> **Exercise description**: Make an exact copy of the records, with the pictures left out.

> **Material to process**:
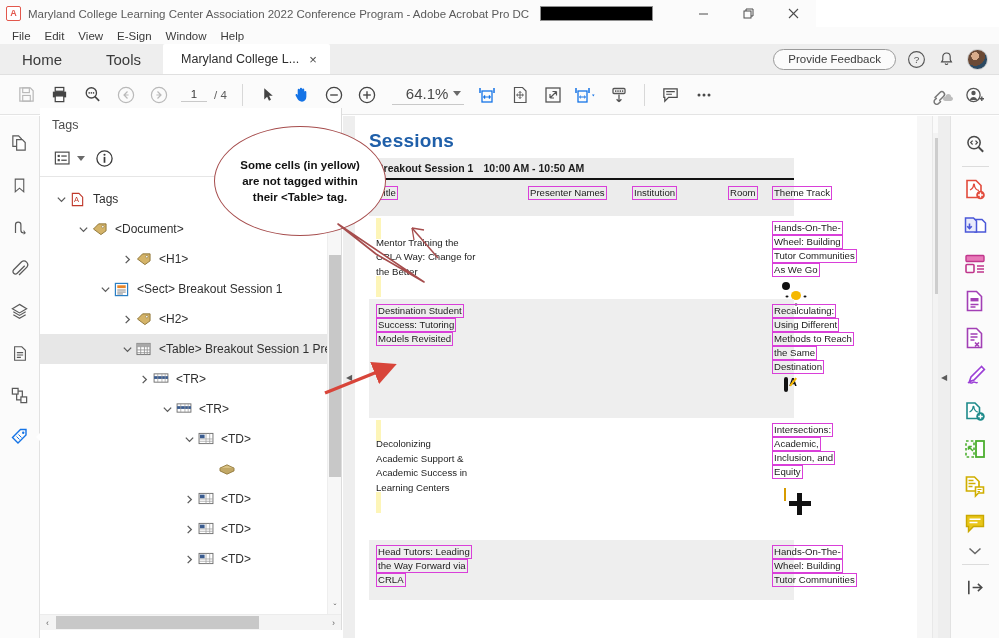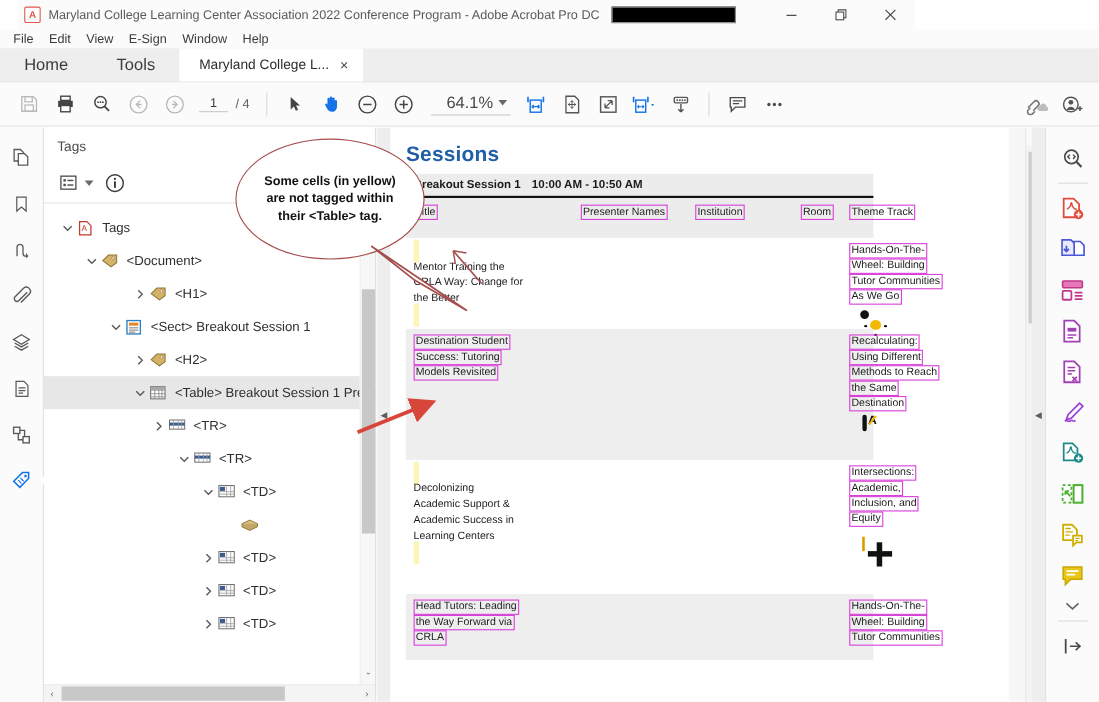"Maryland College Learning Center" .titlebar { left: 16px -> 0 }
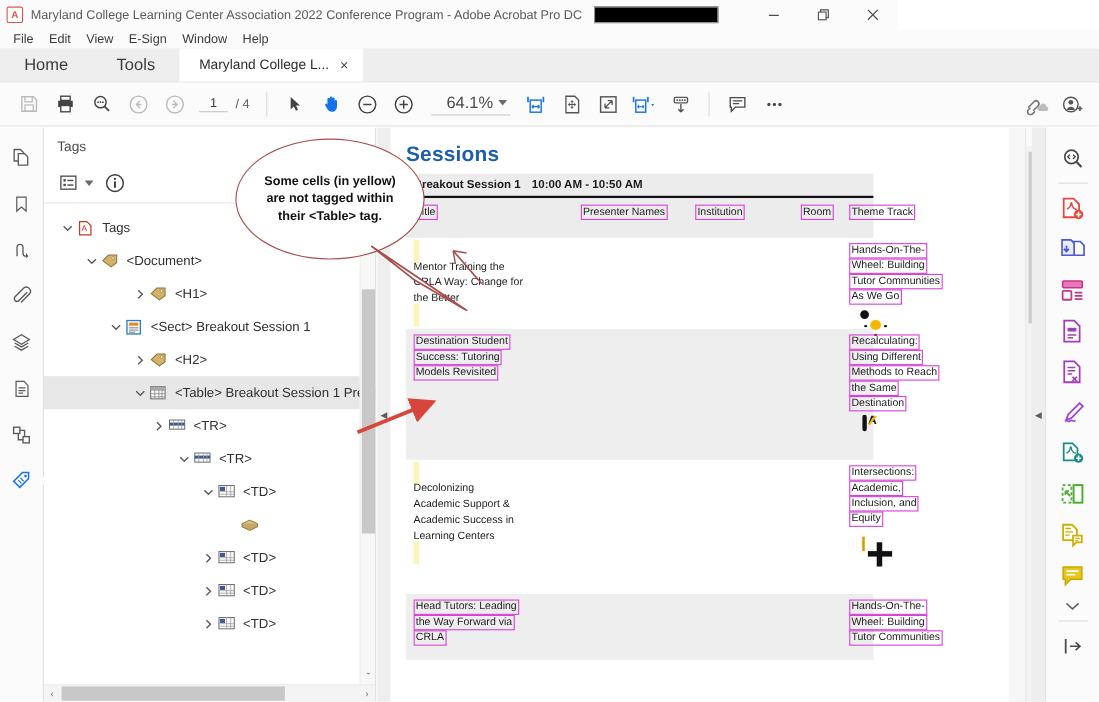"Provide Feedback" div.tab-right { html: none -> <div> <div>Provide Feedback</div> <div> <svg> <circle></circle> <text>?</text> </svg> </div> <div> <svg> <path></path> <path></path> </svg> </div> <div></div> </div> }
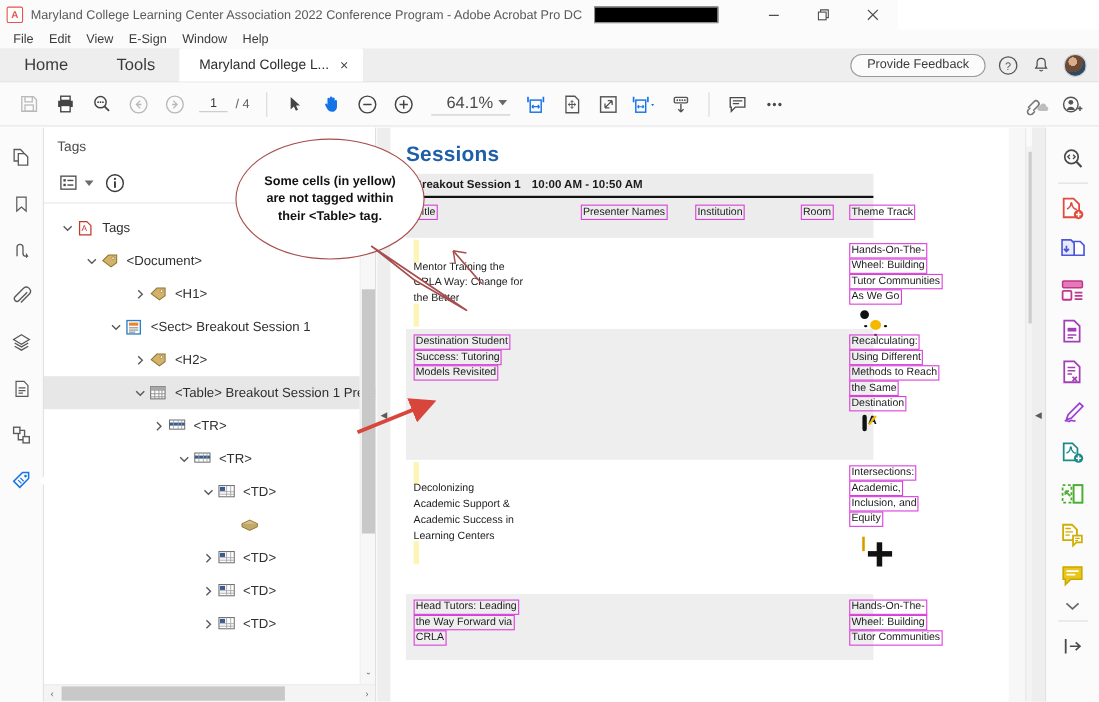"Tags" .tags-panel { top: 116px -> 108px }
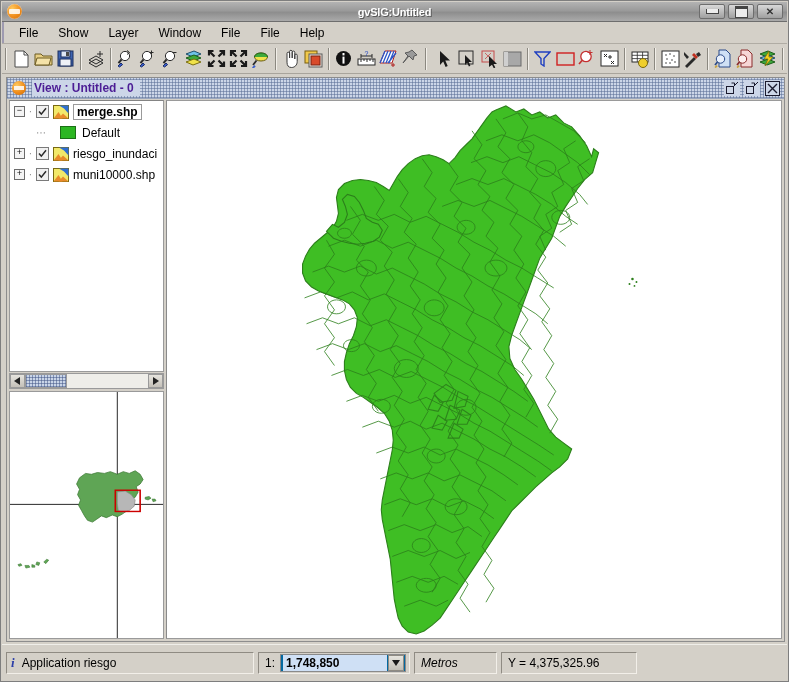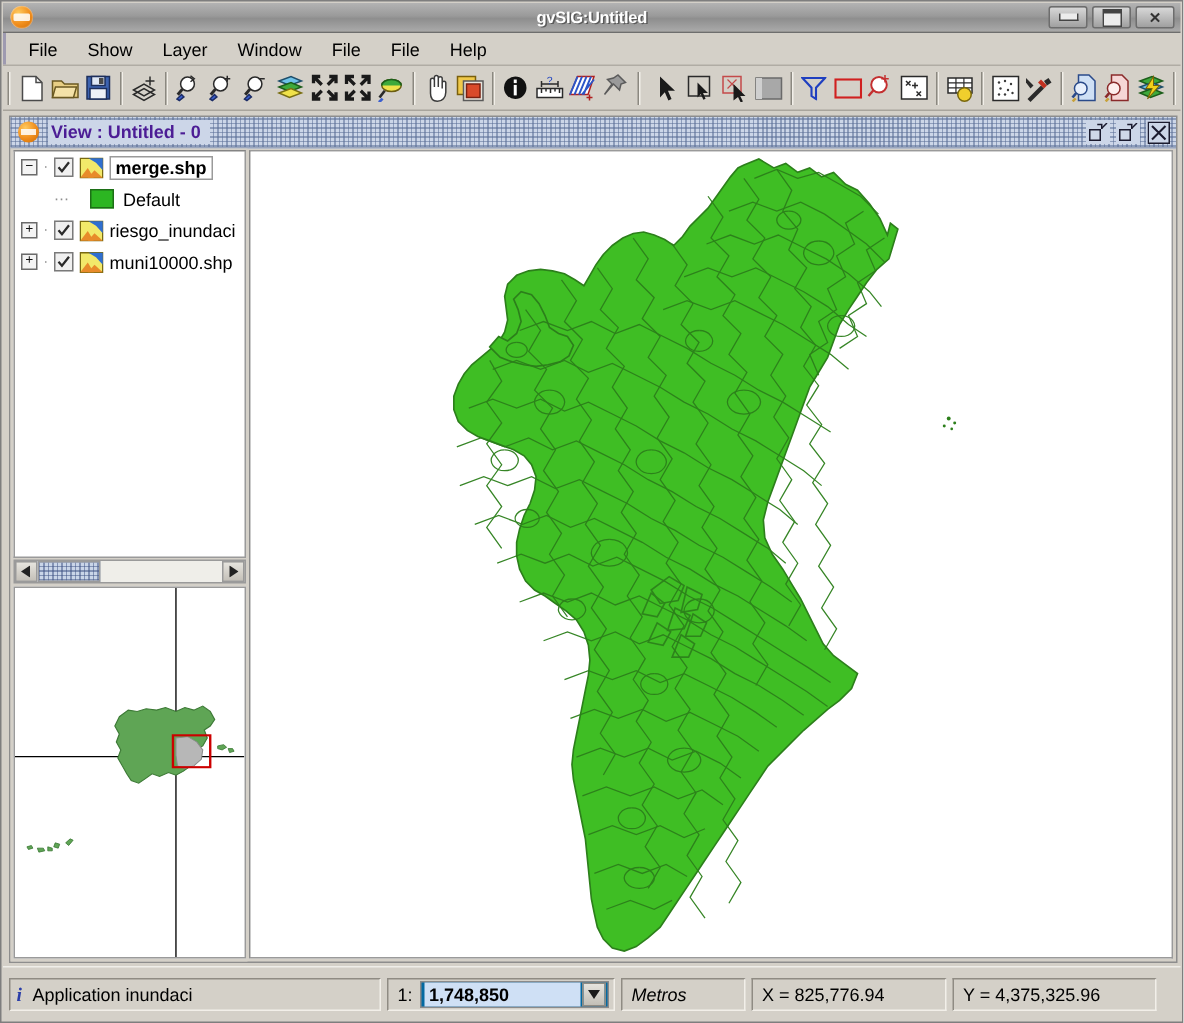"Application inundaci" span { text: inundaci -> riesgo }
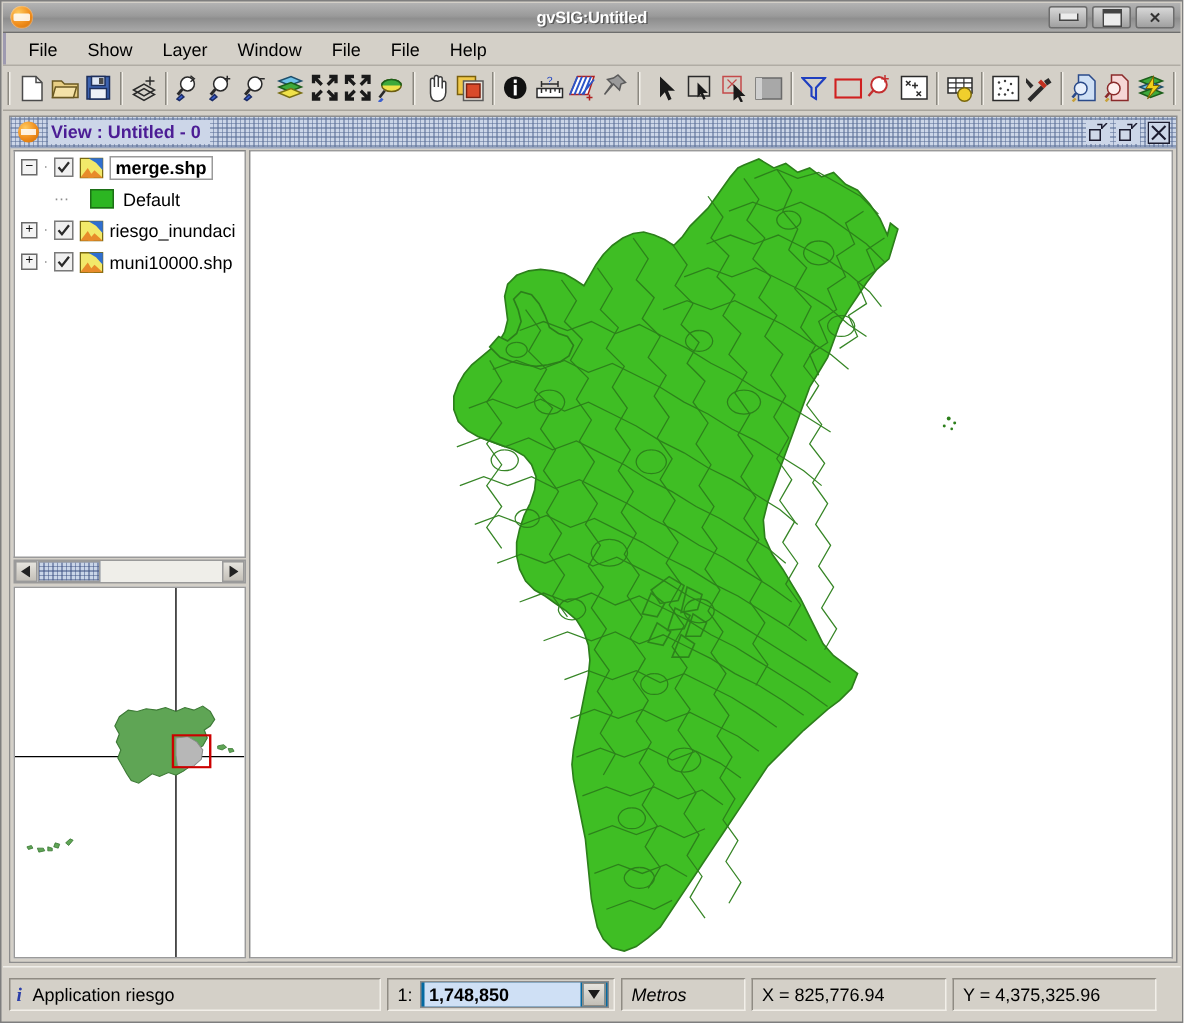"X = 825,776.94" div.sb-cell { html: <div>X = 825,776.94</div> -> none }
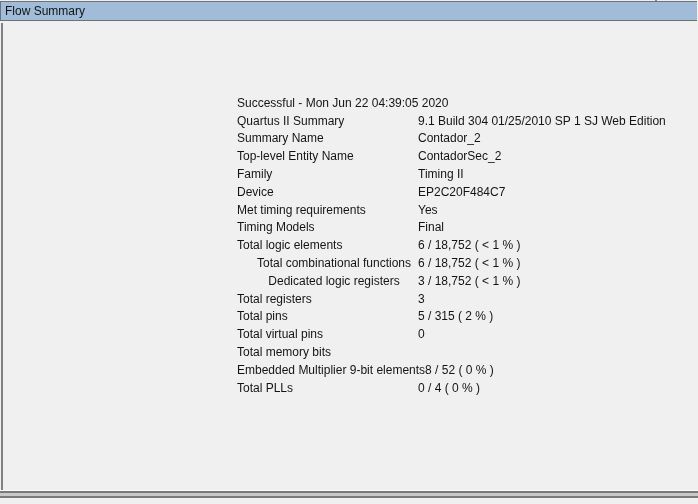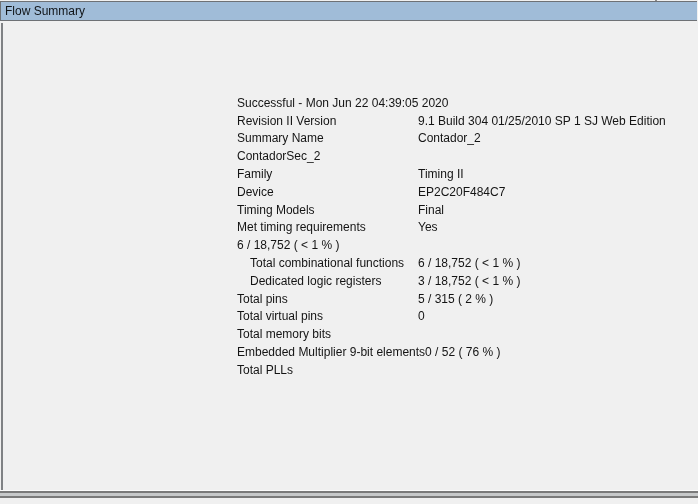"Revision II Version" span.label { text: Revision II Version -> Quartus II Summary }
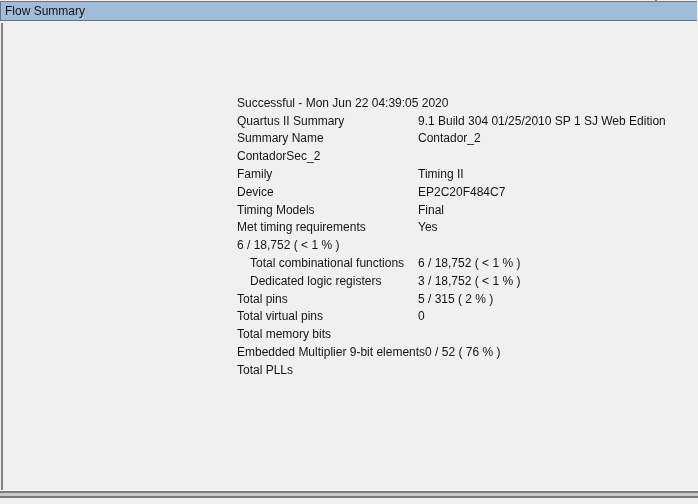"Top-level Entity Name" span.label { html: none -> <span>Top-level Entity Name</span> }
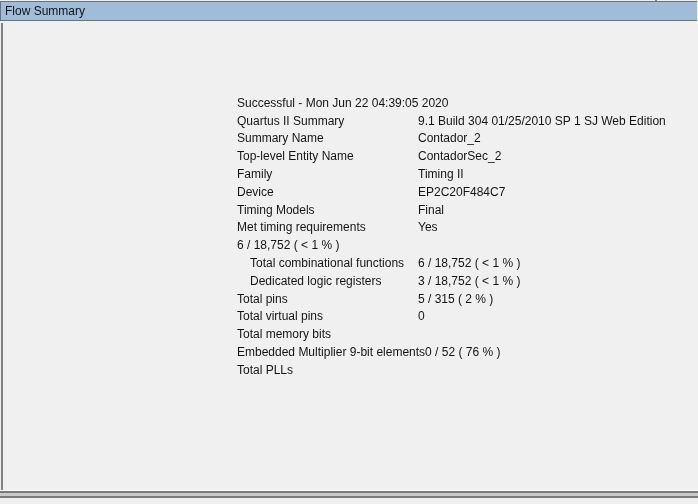"Timing Models" div.row { order: before "Met timing requirements" -> after "Met timing requirements" }
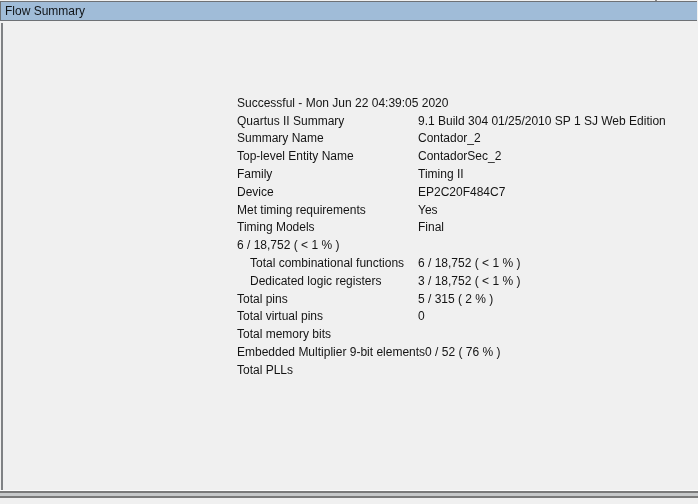"Total logic elements" span.label { html: none -> <span>Total logic elements</span> }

> **Answer to this task**:
"Maryland College Learning Center" .titlebar { left: 16px -> 0 }
"Provide Feedback" div.tab-right { html: none -> <div> <div>Provide Feedback</div> <div> <svg> <circle></circle> <text>?</text> </svg> </div> <div> <svg> <path></path> <path></path> </svg> </div> <div></div> </div> }
"Tags" .tags-panel { top: 116px -> 108px }
"Application inundaci" span { text: inundaci -> riesgo }
"X = 825,776.94" div.sb-cell { html: <div>X = 825,776.94</div> -> none }
"Revision II Version" span.label { text: Revision II Version -> Quartus II Summary }
"Top-level Entity Name" span.label { html: none -> <span>Top-level Entity Name</span> }
"Timing Models" div.row { order: before "Met timing requirements" -> after "Met timing requirements" }
"Total logic elements" span.label { html: none -> <span>Total logic elements</span> }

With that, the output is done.